Aller chercher les images cachées à l’intérieur de la montagne, faire resurgir les fantômes de ces monoliths de calcaire.
Pour moi, une archive est une peinture.
Chaque cliché qui voyage et traverse les époques, se métamorphose au gré des reproductions, copies, photocopies, agrandissements et impressions. Fasciné par la fabrique de l’histoire et les lectures que l’on peut en faire, je nourris une véritable obsession pour ces images détruites par la photocopieuse. Des images de journaux, mais aussi de manuels d’histoire où l’on étudiait Guernica en six par quatre centimètres. Ces photgraphies qui, dans un nuage de pixels et de grains noir et blanc, finissent par faire Histoire. En agrandissant ces images, j’y découvre des paysages.
Ces manières détournées de construire du récit historique occupaient déjà mon esprit lorsqu’en 2016, je serigraphiais les plaques en aluminium de mon projet LA TERRE DES SOCLES VIDES. J’ai imprimé à l’encre noire des images volées dans les livres d’histoire qui mettaient en scène des manifestants destituants des statues ou des œuvres d’Art Moderne. J’ai recadré chacun de ces clichés de manière à ce que les sujets renversés se tiennent à nouveau debout dans l’image.
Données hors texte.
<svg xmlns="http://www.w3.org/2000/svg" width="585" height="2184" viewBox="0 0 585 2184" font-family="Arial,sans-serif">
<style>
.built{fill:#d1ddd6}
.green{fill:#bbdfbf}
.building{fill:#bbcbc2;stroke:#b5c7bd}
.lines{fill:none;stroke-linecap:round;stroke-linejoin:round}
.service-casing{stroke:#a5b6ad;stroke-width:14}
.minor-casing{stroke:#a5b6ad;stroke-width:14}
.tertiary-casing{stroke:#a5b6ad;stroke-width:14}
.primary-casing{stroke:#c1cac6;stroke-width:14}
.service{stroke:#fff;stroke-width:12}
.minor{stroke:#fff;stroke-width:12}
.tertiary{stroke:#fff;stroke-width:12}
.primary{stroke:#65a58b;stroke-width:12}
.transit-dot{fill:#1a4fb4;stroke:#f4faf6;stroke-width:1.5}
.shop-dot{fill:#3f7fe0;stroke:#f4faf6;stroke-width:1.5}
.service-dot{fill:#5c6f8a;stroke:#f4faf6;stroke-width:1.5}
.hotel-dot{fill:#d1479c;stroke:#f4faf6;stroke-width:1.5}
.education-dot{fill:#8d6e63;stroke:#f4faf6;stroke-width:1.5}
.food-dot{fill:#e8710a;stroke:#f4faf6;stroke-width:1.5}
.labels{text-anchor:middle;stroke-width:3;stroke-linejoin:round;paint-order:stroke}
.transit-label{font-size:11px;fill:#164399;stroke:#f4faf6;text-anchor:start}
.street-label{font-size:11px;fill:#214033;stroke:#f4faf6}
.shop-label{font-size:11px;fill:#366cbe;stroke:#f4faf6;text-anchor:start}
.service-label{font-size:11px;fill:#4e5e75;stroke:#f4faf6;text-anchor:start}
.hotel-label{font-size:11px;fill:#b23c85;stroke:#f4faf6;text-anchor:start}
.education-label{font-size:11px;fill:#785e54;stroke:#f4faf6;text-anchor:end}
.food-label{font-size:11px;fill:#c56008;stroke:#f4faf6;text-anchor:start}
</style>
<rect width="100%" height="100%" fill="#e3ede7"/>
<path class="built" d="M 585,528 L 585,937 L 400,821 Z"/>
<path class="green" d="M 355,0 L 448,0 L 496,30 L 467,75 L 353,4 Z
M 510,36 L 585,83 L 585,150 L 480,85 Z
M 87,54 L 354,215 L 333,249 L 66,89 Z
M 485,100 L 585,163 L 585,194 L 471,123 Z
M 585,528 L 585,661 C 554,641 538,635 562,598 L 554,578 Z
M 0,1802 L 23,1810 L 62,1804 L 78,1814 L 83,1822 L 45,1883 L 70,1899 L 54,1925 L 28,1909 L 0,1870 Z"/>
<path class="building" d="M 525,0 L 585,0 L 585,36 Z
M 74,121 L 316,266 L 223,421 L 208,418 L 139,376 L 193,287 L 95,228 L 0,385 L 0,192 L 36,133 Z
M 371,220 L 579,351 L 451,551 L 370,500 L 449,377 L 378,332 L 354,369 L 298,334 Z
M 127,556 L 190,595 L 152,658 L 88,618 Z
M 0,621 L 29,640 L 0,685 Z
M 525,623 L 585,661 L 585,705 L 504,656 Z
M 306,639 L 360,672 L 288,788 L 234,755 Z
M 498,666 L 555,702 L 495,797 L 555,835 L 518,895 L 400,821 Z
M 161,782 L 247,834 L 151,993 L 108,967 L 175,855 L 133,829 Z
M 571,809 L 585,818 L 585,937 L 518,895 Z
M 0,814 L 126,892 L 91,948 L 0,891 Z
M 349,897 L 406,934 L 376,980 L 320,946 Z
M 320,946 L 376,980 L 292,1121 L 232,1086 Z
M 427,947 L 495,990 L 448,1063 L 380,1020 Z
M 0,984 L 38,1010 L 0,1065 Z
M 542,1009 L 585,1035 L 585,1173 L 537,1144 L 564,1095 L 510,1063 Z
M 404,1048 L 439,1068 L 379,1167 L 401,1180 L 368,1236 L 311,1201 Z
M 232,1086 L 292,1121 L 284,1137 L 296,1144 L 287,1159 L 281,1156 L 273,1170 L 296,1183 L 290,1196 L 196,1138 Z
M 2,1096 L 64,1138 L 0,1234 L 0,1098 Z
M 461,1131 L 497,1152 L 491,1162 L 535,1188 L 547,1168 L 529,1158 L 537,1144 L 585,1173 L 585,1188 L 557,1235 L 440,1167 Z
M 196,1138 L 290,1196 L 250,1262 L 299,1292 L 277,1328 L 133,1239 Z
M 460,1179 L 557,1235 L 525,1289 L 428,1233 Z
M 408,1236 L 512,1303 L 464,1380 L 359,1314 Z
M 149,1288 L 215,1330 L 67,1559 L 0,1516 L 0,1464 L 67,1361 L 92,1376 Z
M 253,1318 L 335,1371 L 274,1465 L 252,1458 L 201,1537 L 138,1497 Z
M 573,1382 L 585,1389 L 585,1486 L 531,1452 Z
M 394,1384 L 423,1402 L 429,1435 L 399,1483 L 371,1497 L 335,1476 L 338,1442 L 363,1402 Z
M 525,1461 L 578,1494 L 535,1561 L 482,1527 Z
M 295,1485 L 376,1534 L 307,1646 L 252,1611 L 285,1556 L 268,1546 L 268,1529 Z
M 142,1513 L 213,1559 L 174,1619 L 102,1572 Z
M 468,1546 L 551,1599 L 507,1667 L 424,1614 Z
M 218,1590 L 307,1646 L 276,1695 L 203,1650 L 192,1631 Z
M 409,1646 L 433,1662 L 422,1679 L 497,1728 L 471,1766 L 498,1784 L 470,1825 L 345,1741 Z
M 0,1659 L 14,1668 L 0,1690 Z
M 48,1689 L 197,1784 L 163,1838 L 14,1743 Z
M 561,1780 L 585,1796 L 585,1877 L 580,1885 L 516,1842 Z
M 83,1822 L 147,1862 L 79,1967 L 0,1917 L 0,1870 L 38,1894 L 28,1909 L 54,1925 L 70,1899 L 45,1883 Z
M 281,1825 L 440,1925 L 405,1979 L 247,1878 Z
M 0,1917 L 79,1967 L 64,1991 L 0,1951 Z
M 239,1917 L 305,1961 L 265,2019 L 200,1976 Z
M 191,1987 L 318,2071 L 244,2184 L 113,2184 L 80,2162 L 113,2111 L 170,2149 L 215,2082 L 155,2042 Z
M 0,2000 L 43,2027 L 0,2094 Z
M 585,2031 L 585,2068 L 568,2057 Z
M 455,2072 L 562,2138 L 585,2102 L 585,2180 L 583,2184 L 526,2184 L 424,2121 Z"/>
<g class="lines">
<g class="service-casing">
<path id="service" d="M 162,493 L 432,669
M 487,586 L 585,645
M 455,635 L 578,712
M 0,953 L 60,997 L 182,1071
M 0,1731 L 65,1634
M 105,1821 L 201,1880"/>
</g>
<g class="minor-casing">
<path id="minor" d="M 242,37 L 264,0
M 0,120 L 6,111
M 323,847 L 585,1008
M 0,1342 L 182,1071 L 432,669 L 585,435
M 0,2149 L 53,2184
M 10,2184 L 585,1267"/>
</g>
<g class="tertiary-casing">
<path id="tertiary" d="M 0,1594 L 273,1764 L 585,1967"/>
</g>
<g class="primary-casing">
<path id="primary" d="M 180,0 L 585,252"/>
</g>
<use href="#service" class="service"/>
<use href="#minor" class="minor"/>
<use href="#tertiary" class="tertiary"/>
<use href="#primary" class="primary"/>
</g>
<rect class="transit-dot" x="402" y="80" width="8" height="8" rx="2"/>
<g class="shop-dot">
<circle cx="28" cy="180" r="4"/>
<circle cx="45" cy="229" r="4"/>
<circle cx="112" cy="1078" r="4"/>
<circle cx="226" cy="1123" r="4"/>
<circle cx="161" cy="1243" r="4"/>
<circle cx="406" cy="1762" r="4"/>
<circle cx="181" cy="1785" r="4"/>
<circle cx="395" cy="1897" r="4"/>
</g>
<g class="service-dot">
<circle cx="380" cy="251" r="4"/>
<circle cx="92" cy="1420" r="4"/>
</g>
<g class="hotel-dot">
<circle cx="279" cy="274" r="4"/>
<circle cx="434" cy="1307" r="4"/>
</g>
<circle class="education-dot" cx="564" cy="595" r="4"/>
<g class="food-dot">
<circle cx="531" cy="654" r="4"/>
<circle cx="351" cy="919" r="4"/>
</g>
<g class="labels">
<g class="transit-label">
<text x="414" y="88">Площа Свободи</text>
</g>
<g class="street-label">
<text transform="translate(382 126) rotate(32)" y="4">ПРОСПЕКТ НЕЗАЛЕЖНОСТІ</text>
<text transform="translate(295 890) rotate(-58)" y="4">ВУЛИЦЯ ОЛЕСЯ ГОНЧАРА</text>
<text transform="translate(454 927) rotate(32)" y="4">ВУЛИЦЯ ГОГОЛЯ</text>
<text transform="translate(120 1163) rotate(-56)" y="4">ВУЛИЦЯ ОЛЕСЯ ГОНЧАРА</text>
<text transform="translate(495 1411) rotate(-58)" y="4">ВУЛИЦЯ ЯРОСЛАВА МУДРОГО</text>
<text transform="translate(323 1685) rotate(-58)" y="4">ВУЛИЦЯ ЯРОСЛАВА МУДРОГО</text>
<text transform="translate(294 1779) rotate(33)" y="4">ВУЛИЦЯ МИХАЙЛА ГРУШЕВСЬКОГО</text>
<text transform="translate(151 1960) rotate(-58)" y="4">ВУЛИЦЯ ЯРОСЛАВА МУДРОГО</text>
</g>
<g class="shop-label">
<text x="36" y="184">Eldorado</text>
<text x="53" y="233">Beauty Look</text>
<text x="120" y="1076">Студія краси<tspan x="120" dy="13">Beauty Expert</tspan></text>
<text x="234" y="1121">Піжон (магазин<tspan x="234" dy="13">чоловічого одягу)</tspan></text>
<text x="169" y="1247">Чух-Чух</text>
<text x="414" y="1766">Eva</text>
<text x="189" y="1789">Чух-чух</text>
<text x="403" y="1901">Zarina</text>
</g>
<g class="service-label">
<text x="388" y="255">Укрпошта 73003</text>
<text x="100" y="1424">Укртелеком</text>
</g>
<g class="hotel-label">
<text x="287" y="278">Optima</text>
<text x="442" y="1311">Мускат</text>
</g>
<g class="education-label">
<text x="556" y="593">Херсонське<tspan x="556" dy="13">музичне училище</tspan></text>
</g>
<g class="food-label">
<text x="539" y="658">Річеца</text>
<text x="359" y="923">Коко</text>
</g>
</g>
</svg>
Plus récemment, c’est à l’aide d’un télescope, motorisé et transformé en appareil de prise de vue, que je réalise des photos de Jupiter, Vénus et la Lune. J’imprime ensuite les images de ces astres en noir et blanc. Par une technique de transfert légèrement mise à jour, je détache l’encre pour qu’elle se dépose sur d’épaisses plaques en aluminium.
Pour mon exposition au Centre d’Art de la Villa Arson qui à débuté le mois dernier, j’ai expérimenté avec la notion de paréidolie. Ce phénomère décrit notre tendance à associer ce que l’on voit en regardant une paroie rocheuse ou les nuages à des formes humaines ou animales. Cette étonnante capacité du cerveau humain à « donner du sens » là où il n’y en a pas réellement. En jouant avec un plastique thermique, je fais apparaître des visages dans un paysage de mousse expansive. La résurgence de ces visages m’obsède, elle est une manière pour moi de parler des déplacements de croyances de notre contemporain.
Aujourd’hui, j’aimerais poursuivre les thèmes abordés dans ces différentes œuvres au travers d’une nouvelle recherche visuelle. En appui sur des photos réalisées au télescope dans les montagnes entourant Grenoble, je voudrais travailler à partir de la matière même de l’image. En utilisant ce télescope comme un microscope géant, non pas pointé vers le ciel, mais de jour et à l’horizontale vers les parois rocheuses des montagnes de saint- bernard, à quelques kilomètres de Grenoble. Je souhaite mettre en jeu ce dispositif pour réaliser des photos qui iraient creuser le réel, s’en approchant au maximum, comme pour le percer. Je souhaite ensuite faire vivre ces images en allant chercher des significations cachées à l’intérieur de leurs substances. Je veux m’approcher au plus près, là où l’image se brise, pour construire avec elle du récit. Je veux aller à la rencontre des peintures cachées au cœur de ces parois rocheuses comme pour faire resurgir les spectres d’une présence extraterrestre.
Mon point de départ serait de réaliser des sortes de grandes tablettes cosmiques à partir de ces images réalisées au telescope, que j’agrandirai et imprimerai. J’aimerais essayer d’adapter ma technique de transfert pour l’utiliser sur tirages traceurs jet d’encre avec des raquettes de sérigraphie et des chiffons imbibés d’acétone. À partir de cette technique de copie, je voudrais faire évoluer le processus de réalisation grâce à ce que je découvrirai en expérimentant dans la région, que le contenu de ces photos et les fantômes qui s’y cachent, induise la narration et fassent évoluer le processus.